Soviet animator and journalist

Anatoly Abramovich Agranovsky (Анатолий Абрамович Аграновский; January 8, 1922 – April 14, 1984) was a Soviet journalist, novelist, screenwriter, and animator.

== Early life ==
Agranovsky was born on January 8, 1922, in Kharkov, then part of the Ukrainian Soviet Socialist Republic, into the family of journalist Abram Agranovsky. In 1937, his parents were arrested during the Great Purge. He and his brother were placed under the guardianship of their aunt, Gisya Eterman. To support himself, fifteen-year-old Anatoly worked designing and painting cinema posters.

===Education===
Agranovsky began studying history at the Moscow State Pedagogical University in 1939 but paused his education to join the military during World War II. From 1944 to 1946, he served as a cadet in the Soviet Air Force and later transitioned into military journalism.

== Career ==
After his demobilization, Agranovsky worked in various artistic roles, including as an animator, assistant cameraman, retoucher, and graphic designer. He also wrote screenplays, which marked the beginning of his literary career. Between 1956 and 1958, he attended the Maxim Gorky Literature Institute.

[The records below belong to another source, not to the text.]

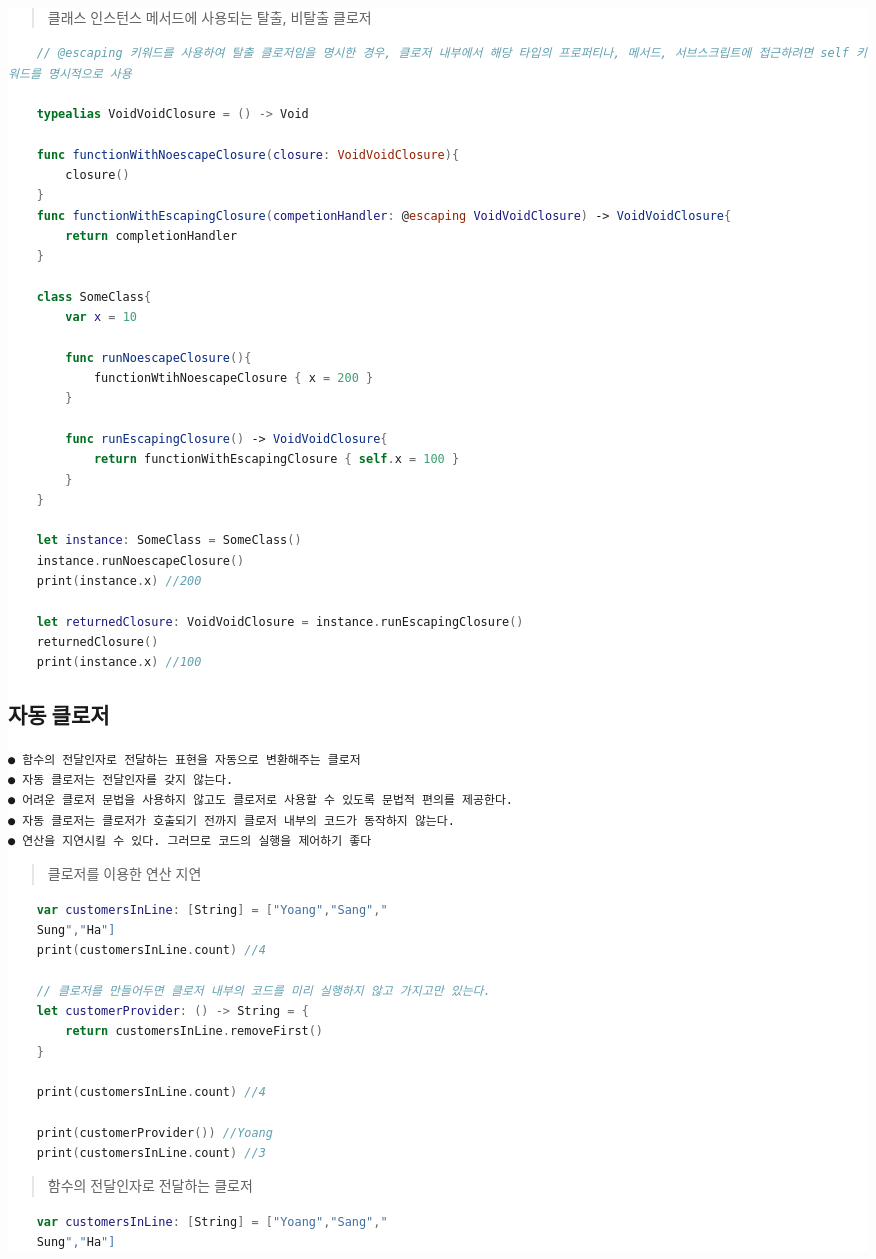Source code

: > 클래스 인스턴스 메서드에 사용되는 탈출, 비탈출 클로저
```Swift
    // @escaping 키워드를 사용하여 탈출 클로저임을 명시한 경우, 클로저 내부에서 해당 타입의 프로퍼티나, 메서드, 서브스크립트에 접근하려면 self 키워드를 명시적으로 사용

    typealias VoidVoidClosure = () -> Void

    func functionWithNoescapeClosure(closure: VoidVoidClosure){
        closure()
    }
    func functionWithEscapingClosure(competionHandler: @escaping VoidVoidClosure) -> VoidVoidClosure{
        return completionHandler
    }

    class SomeClass{
        var x = 10

        func runNoescapeClosure(){
            functionWtihNoescapeClosure { x = 200 }
        }

        func runEscapingClosure() -> VoidVoidClosure{
            return functionWithEscapingClosure { self.x = 100 }
        }
    }

    let instance: SomeClass = SomeClass()
    instance.runNoescapeClosure()
    print(instance.x) //200

    let returnedClosure: VoidVoidClosure = instance.runEscapingClosure()
    returnedClosure()
    print(instance.x) //100
```

## 자동 클로저
    ● 함수의 전달인자로 전달하는 표현을 자동으로 변환해주는 클로저
    ● 자동 클로저는 전달인자를 갖지 않는다.
    ● 어려운 클로저 문법을 사용하지 않고도 클로저로 사용할 수 있도록 문법적 편의를 제공한다.
    ● 자동 클로저는 클로저가 호출되기 전까지 클로저 내부의 코드가 동작하지 않는다.
    ● 연산을 지연시킬 수 있다. 그러므로 코드의 실행을 제어하기 좋다

> 클로저를 이용한 연산 지연
```Swift
    var customersInLine: [String] = ["Yoang","Sang","
    Sung","Ha"]
    print(customersInLine.count) //4

    // 클로저를 만들어두면 클로저 내부의 코드를 미리 실행하지 않고 가지고만 있는다.
    let customerProvider: () -> String = {
        return customersInLine.removeFirst()
    }

    print(customersInLine.count) //4

    print(customerProvider()) //Yoang
    print(customersInLine.count) //3
```
> 함수의 전달인자로 전달하는 클로저
```Swift
    var customersInLine: [String] = ["Yoang","Sang","
    Sung","Ha"]

```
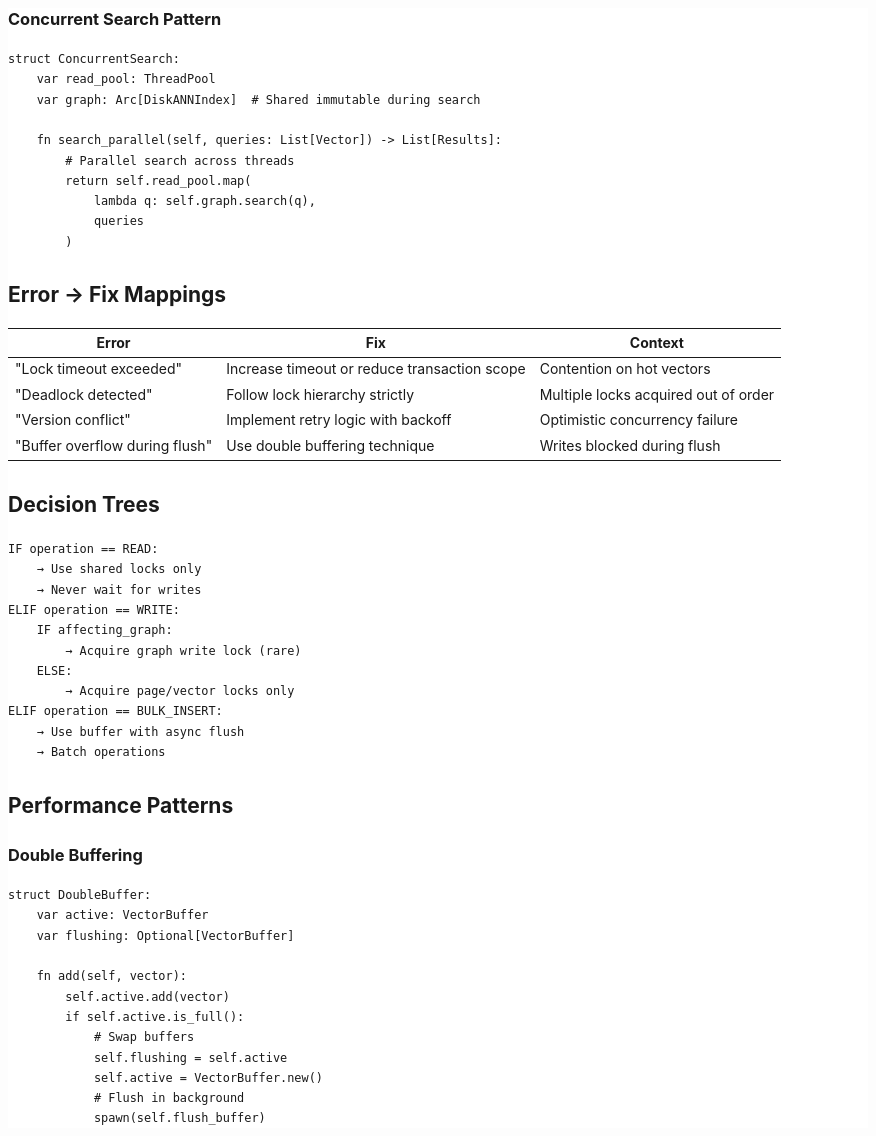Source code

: ### Concurrent Search Pattern
```mojo
struct ConcurrentSearch:
    var read_pool: ThreadPool
    var graph: Arc[DiskANNIndex]  # Shared immutable during search
    
    fn search_parallel(self, queries: List[Vector]) -> List[Results]:
        # Parallel search across threads
        return self.read_pool.map(
            lambda q: self.graph.search(q),
            queries
        )
```

## Error → Fix Mappings

| Error | Fix | Context |
|-------|-----|---------|
| "Lock timeout exceeded" | Increase timeout or reduce transaction scope | Contention on hot vectors |
| "Deadlock detected" | Follow lock hierarchy strictly | Multiple locks acquired out of order |
| "Version conflict" | Implement retry logic with backoff | Optimistic concurrency failure |
| "Buffer overflow during flush" | Use double buffering technique | Writes blocked during flush |

## Decision Trees

```
IF operation == READ:
    → Use shared locks only
    → Never wait for writes
ELIF operation == WRITE:
    IF affecting_graph:
        → Acquire graph write lock (rare)
    ELSE:
        → Acquire page/vector locks only
ELIF operation == BULK_INSERT:
    → Use buffer with async flush
    → Batch operations
```

## Performance Patterns

### Double Buffering
```mojo
struct DoubleBuffer:
    var active: VectorBuffer
    var flushing: Optional[VectorBuffer]
    
    fn add(self, vector):
        self.active.add(vector)
        if self.active.is_full():
            # Swap buffers
            self.flushing = self.active
            self.active = VectorBuffer.new()
            # Flush in background
            spawn(self.flush_buffer)
```
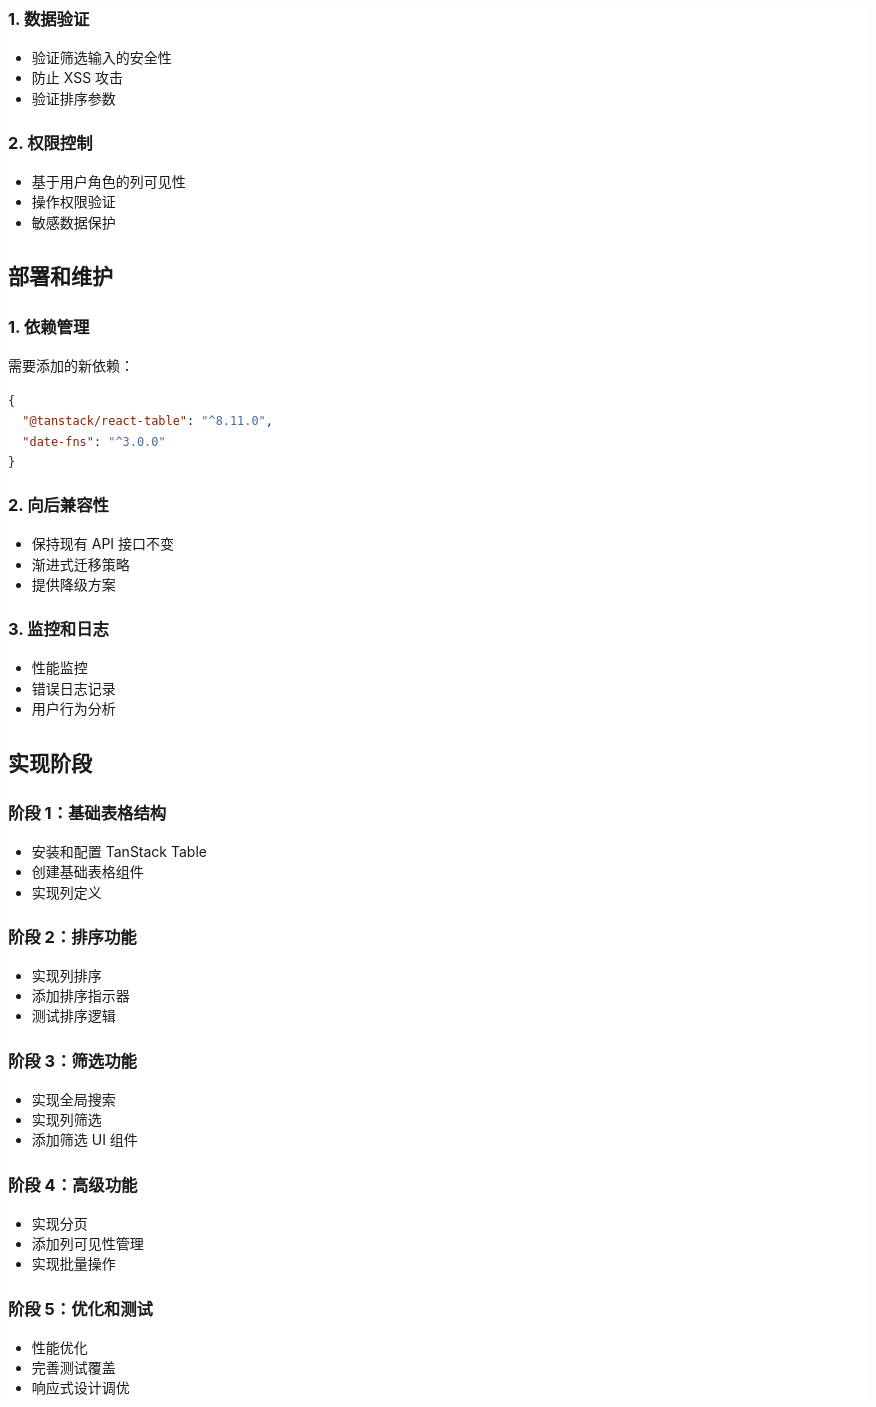 ### 1. 数据验证
- 验证筛选输入的安全性
- 防止 XSS 攻击
- 验证排序参数

### 2. 权限控制
- 基于用户角色的列可见性
- 操作权限验证
- 敏感数据保护

## 部署和维护

### 1. 依赖管理
需要添加的新依赖：
```json
{
  "@tanstack/react-table": "^8.11.0",
  "date-fns": "^3.0.0"
}
```

### 2. 向后兼容性
- 保持现有 API 接口不变
- 渐进式迁移策略
- 提供降级方案

### 3. 监控和日志
- 性能监控
- 错误日志记录
- 用户行为分析

## 实现阶段

### 阶段 1：基础表格结构
- 安装和配置 TanStack Table
- 创建基础表格组件
- 实现列定义

### 阶段 2：排序功能
- 实现列排序
- 添加排序指示器
- 测试排序逻辑

### 阶段 3：筛选功能
- 实现全局搜索
- 实现列筛选
- 添加筛选 UI 组件

### 阶段 4：高级功能
- 实现分页
- 添加列可见性管理
- 实现批量操作

### 阶段 5：优化和测试
- 性能优化
- 完善测试覆盖
- 响应式设计调优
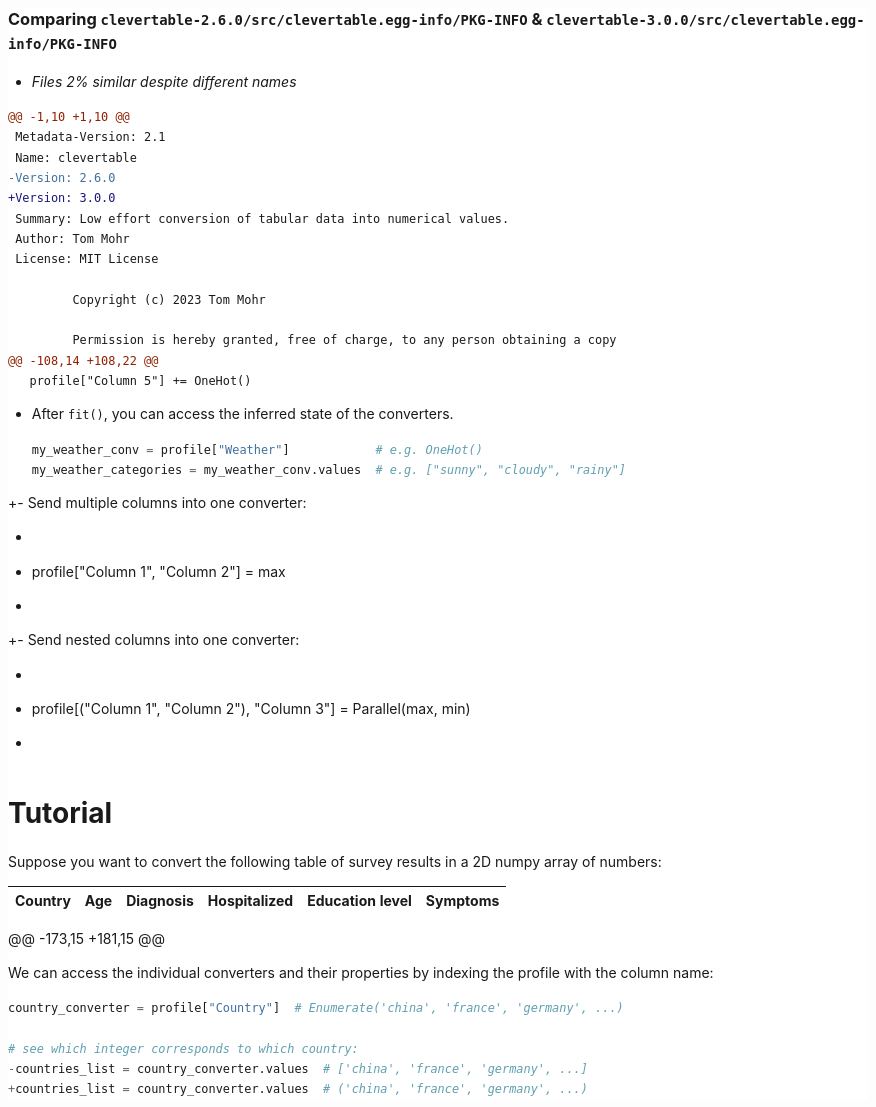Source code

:### Comparing `clevertable-2.6.0/src/clevertable.egg-info/PKG-INFO` & `clevertable-3.0.0/src/clevertable.egg-info/PKG-INFO`

 * *Files 2% similar despite different names*

```diff
@@ -1,10 +1,10 @@
 Metadata-Version: 2.1
 Name: clevertable
-Version: 2.6.0
+Version: 3.0.0
 Summary: Low effort conversion of tabular data into numerical values.
 Author: Tom Mohr
 License: MIT License
         
         Copyright (c) 2023 Tom Mohr
         
         Permission is hereby granted, free of charge, to any person obtaining a copy
@@ -108,14 +108,22 @@
   profile["Column 5"] += OneHot()
   ```
 - After `fit()`, you can access the inferred state of the converters.
   ```python
   my_weather_conv = profile["Weather"]            # e.g. OneHot()
   my_weather_categories = my_weather_conv.values  # e.g. ["sunny", "cloudy", "rainy"]
   ```
+- Send multiple columns into one converter:
+  ```python
+  profile["Column 1", "Column 2"] = max
+  ```
+- Send nested columns into one converter:
+  ```python
+  profile[("Column 1", "Column 2"), "Column 3"] = Parallel(max, min)
+  ```
 
 # Tutorial
 
 Suppose you want to convert the following table of survey results in a 2D numpy array of numbers:
 
 | Country | Age | Diagnosis | Hospitalized | Education level | Symptoms        |
 |---------|-----|-----------|--------------|-----------------|-----------------|
@@ -173,15 +181,15 @@
 
 We can access the individual converters and their properties by indexing the profile with the column name:
 
 ```python
 country_converter = profile["Country"]  # Enumerate('china', 'france', 'germany', ...)
 
 # see which integer corresponds to which country:
-countries_list = country_converter.values  # ['china', 'france', 'germany', ...]
+countries_list = country_converter.values  # ('china', 'france', 'germany', ...)
 ```
 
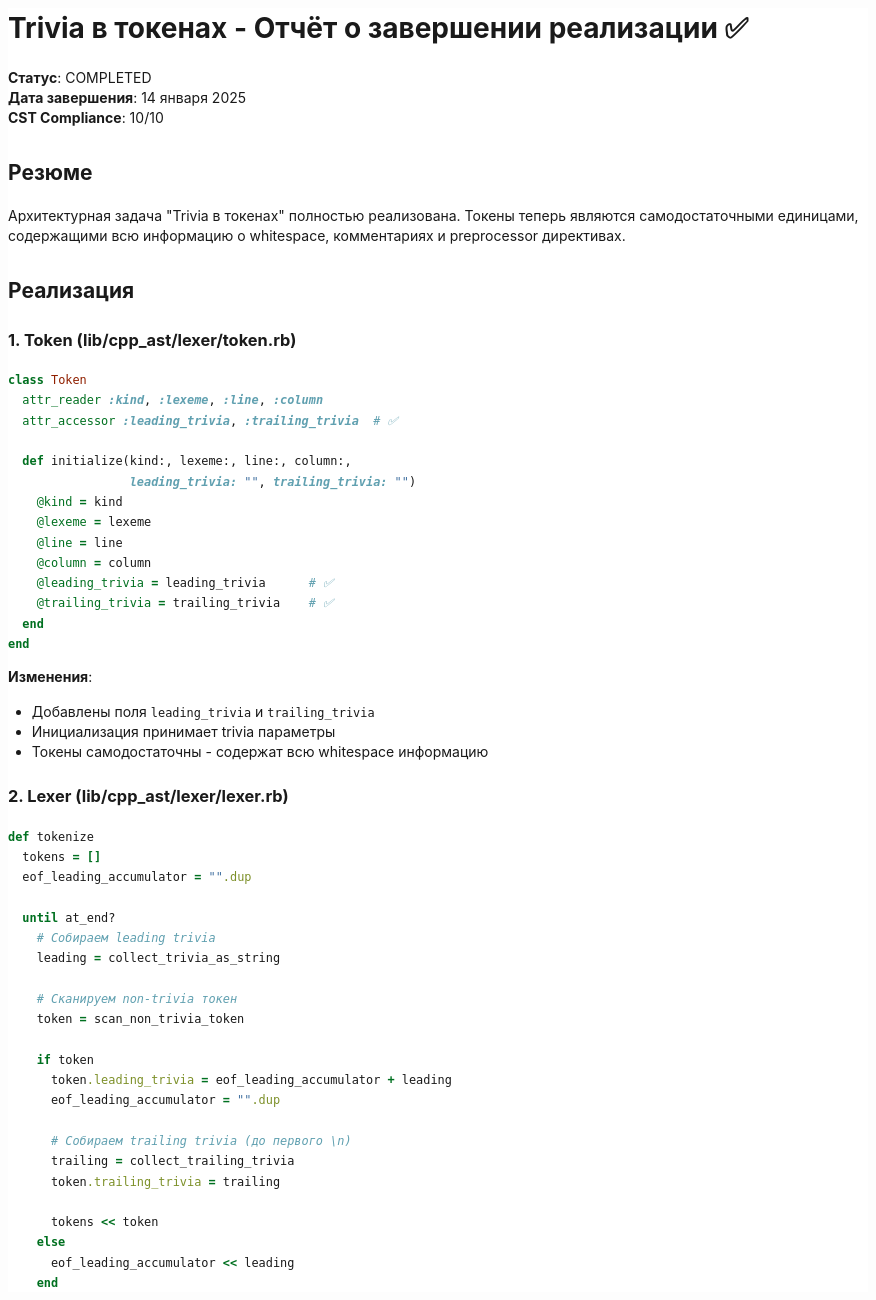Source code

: # Trivia в токенах - Отчёт о завершении реализации ✅

**Статус**: COMPLETED  
**Дата завершения**: 14 января 2025  
**CST Compliance**: 10/10

## Резюме

Архитектурная задача "Trivia в токенах" полностью реализована. Токены теперь являются самодостаточными единицами, содержащими всю информацию о whitespace, комментариях и preprocessor директивах.

## Реализация

### 1. Token (lib/cpp_ast/lexer/token.rb)

```ruby
class Token
  attr_reader :kind, :lexeme, :line, :column
  attr_accessor :leading_trivia, :trailing_trivia  # ✅
  
  def initialize(kind:, lexeme:, line:, column:, 
                 leading_trivia: "", trailing_trivia: "")
    @kind = kind
    @lexeme = lexeme
    @line = line
    @column = column
    @leading_trivia = leading_trivia      # ✅
    @trailing_trivia = trailing_trivia    # ✅
  end
end
```

**Изменения**:
- Добавлены поля `leading_trivia` и `trailing_trivia`
- Инициализация принимает trivia параметры
- Токены самодостаточны - содержат всю whitespace информацию

### 2. Lexer (lib/cpp_ast/lexer/lexer.rb)

```ruby
def tokenize
  tokens = []
  eof_leading_accumulator = "".dup
  
  until at_end?
    # Собираем leading trivia
    leading = collect_trivia_as_string
    
    # Сканируем non-trivia токен
    token = scan_non_trivia_token
    
    if token
      token.leading_trivia = eof_leading_accumulator + leading
      eof_leading_accumulator = "".dup
      
      # Собираем trailing trivia (до первого \n)
      trailing = collect_trailing_trivia
      token.trailing_trivia = trailing
      
      tokens << token
    else
      eof_leading_accumulator << leading
    end
```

He worked for many years as a correspondent for Izvestia, where he gained widespread recognition for his reports. He was particularly known for his human-centered stories and profiles of individuals such as ophthalmologist Svyatoslav Fyodorov, whom he followed for years.

In the 1970s, Agranovsky was called "journalist number one". He published more than 20 books in his lifetime. Additionally, Agranovsky was a member of the Union of Writers of the USSR and the Union of Journalists of the USSR. His contributions to Soviet journalism earned him the title of Laureate of the Union of Journalists of the USSR.

==Death==
He died on 14 April 1984. He was buried at the Vvedenskoye Cemetery.

==Legacy==
Agranovsky's work greatly influenced Soviet journalism, with many publicists of the Perestroika era citing him as an inspiration.